RDC | Franc congolais: Wameso préfère le mirage d’une stabilité artificielle à la stabilité sociale !

Alors que le projet de Loi de Finances 2026 est déposé pour examen devant les parlementaires, l’économie congolaise traverse une phase de turbulence induite par sa propre politique monétaire. L’audition du Gouverneur de la Banque Centrale du Congo (BCC), André Wameso, devant la Commission Économique et Financière (ECOFIN) de l’Assemblée nationale, relayée par « Zoom Eco », a confirmé les inquiétudes: la stabilité affichée du Franc Congolais est largement le fruit d’une appréciation artificielle qui menace désormais la santé budgétaire de l’État.

La BCC a volontairement asséché le marché en liquidités en Francs Congolais en imposant aux banques commerciales des réserves obligatoires plus strictes en monnaie locale. Cette politique monétaire restrictive a mécaniquement provoqué la hausse de la valeur du Franc face au Dollar américain. Si cette réussite nominale est célébrée, elle n’est pas soutenue par une amélioration durable des fondamentaux économiques.
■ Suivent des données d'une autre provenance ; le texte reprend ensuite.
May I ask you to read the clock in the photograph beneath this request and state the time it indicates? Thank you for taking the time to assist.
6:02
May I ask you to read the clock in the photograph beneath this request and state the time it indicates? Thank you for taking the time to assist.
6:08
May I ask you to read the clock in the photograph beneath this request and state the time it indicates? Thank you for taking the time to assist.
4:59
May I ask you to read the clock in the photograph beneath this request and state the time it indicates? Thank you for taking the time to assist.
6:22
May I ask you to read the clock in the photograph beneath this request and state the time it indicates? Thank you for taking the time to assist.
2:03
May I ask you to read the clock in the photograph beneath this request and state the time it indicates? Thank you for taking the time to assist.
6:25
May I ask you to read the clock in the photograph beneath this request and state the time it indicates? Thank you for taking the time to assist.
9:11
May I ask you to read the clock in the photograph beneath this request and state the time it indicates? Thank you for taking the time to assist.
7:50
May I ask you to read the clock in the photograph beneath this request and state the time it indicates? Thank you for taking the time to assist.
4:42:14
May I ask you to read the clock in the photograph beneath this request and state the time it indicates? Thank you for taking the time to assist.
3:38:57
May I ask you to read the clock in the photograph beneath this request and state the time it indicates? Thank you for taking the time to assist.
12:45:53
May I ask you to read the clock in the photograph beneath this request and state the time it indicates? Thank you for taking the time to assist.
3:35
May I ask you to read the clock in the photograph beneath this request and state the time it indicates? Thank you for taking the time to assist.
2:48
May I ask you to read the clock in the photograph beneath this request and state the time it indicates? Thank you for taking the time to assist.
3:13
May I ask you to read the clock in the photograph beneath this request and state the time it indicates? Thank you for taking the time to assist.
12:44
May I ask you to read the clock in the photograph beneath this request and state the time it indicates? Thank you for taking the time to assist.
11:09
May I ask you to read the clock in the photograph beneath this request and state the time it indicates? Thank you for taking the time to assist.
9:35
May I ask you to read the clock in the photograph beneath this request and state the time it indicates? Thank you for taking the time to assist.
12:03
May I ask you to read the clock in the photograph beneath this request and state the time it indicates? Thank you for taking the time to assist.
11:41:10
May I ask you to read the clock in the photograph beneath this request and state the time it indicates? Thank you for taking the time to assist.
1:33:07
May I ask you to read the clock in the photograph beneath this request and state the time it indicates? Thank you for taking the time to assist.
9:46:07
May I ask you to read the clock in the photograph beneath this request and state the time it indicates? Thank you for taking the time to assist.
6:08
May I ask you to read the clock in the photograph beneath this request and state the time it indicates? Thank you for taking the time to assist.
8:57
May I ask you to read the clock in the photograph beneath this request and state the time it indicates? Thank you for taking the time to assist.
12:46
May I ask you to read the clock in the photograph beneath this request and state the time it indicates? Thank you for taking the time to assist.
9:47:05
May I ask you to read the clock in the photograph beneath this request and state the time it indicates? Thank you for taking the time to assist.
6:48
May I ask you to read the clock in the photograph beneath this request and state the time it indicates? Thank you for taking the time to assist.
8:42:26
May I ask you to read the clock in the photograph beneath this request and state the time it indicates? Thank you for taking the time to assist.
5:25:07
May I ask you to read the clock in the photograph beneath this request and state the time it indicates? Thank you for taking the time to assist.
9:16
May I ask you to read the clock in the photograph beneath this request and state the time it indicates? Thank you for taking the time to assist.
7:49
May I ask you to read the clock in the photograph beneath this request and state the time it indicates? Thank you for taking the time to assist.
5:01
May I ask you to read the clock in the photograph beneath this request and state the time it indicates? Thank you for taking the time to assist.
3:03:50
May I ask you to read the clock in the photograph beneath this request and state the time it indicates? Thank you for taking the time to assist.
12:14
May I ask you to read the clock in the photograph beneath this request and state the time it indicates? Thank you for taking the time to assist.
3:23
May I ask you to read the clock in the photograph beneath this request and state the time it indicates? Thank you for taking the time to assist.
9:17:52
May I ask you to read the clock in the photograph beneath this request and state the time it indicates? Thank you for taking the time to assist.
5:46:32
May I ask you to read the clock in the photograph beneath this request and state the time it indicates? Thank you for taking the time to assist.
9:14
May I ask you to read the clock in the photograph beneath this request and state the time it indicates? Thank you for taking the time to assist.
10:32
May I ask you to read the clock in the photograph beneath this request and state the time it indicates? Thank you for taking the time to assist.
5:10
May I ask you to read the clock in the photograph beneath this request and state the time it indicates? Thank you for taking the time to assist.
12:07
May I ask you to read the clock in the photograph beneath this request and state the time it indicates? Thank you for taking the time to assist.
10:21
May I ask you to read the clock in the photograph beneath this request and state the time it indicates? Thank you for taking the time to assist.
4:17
Elle engendre, comme l’a reconnu Wameso, « une baisse inéluctable des recettes de l’État ». Dans un pays où les calculs fiscaux et les activités d’exportation sont liés au dollar, toute chute rapide du taux de change réduit directement la contre-valeur en CDF des montants collectés par les régies financières, déséquilibrant le cadrage macroéconomique du budget 2026.

Une coordination institutionnelle défaillante

Le problème fondamental de cette situation réside dans l’absence criante de coordination entre l’institution monétaire et le ministère des Finances. En forçant l’appréciation du Franc sans simulation préalable de ses effets fiscaux, la BCC a ébranlé les bases mêmes sur lesquelles sont construites les prévisions de recettes et de dépenses publiques. Face à la contraction budgétaire, le Gouverneur a évoqué une série de mesures compensatoires jugées fragiles par les experts. Ces demi-mesures incluent « la suppression des exonérations fiscales, l’espérance d’une hausse de la Taxe sur la Valeur Ajoutée (TVA) par la consommation, et la compensation par la montée du prix des matières premières ».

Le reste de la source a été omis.